GEOMETRIC PROGRESSION :
A sequence a1, a2, a3 ………….. an Is called a geometric sequence if a(n+1) = anr, where r is a non zero constant. Here, a1 is the first term and the constant r is called common ratio.
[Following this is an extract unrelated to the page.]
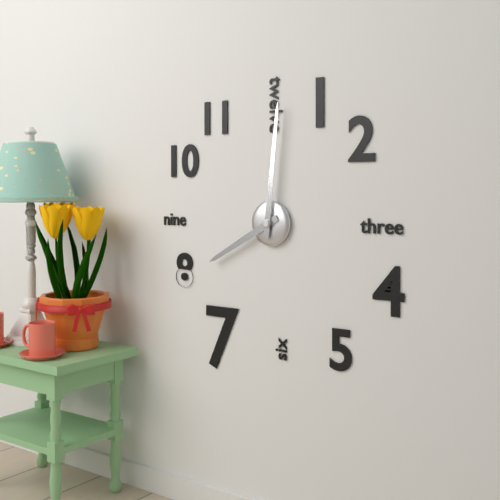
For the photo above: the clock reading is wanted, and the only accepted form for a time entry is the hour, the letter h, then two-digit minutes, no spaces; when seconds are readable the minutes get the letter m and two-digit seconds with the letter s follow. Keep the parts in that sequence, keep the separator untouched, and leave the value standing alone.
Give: 8h01
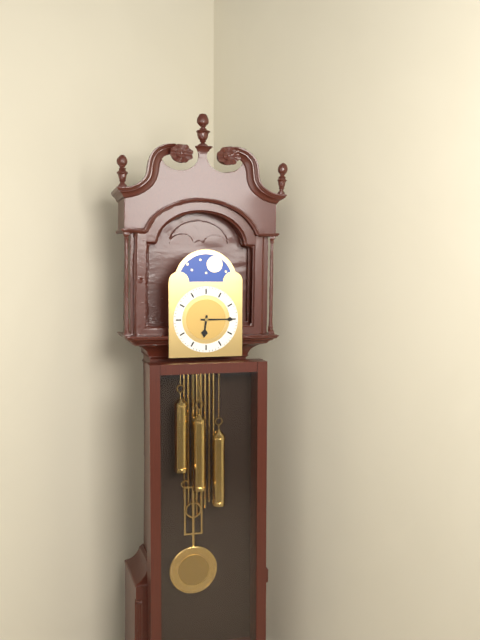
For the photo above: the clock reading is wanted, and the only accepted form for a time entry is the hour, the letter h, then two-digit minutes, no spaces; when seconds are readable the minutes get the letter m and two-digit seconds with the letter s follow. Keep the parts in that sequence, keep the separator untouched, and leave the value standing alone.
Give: 6h15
The sequence is also called a geometric progression(G.P)

a1 = a , r = a(n+1)/ an


General term of a geometric sequence is
tn = arⁿ-1
General form of G.P is a, a r , a r ²,.........

SOLUTION :
GIVEN :
first term (a)= 1/3
6th term = 1/729

a = ⅓…………… (1)
t₆ = 1/729
tn = arⁿ-1 [ n = 6]
a r⁵ = 1/729
(1/3) r⁵ = 1/729
[ From eq .1]
r⁵ = (1/729)/(1/3)
r⁵ = (1/729)x(3/1)
r⁵ = 1/243
r⁵ = (1/3)⁵
r = 1/3

General form of G.P is a, a r , a r ²,.........
1/3 ,(1/3)(1/3),(1/3)(1/3)²,..............
1/3,1/9,1/27,............

Hence, the G.P is 1/3,1/9,1/27,............

HOPE THIS WILL HELP YOU….

Answer 2

Solution :

Let a , r are first term and common

ratio of a G.P

a = 1/3 , n = 6

**************************************

nth term in G.P = an

an = ar^n-1

***************************************

a6 = ar^5 = 1/729

=> ( 1/3 ) r^5 = 1/729

=> r^5 = 3/729

=> r^5 = 1/243

=> r^5 = ( 1/3 )^5

r = 1/3

Therefore ,

Required G.P is

1/3 , 1/9, 1/27, 1/81 , 1/243 , 1/729,..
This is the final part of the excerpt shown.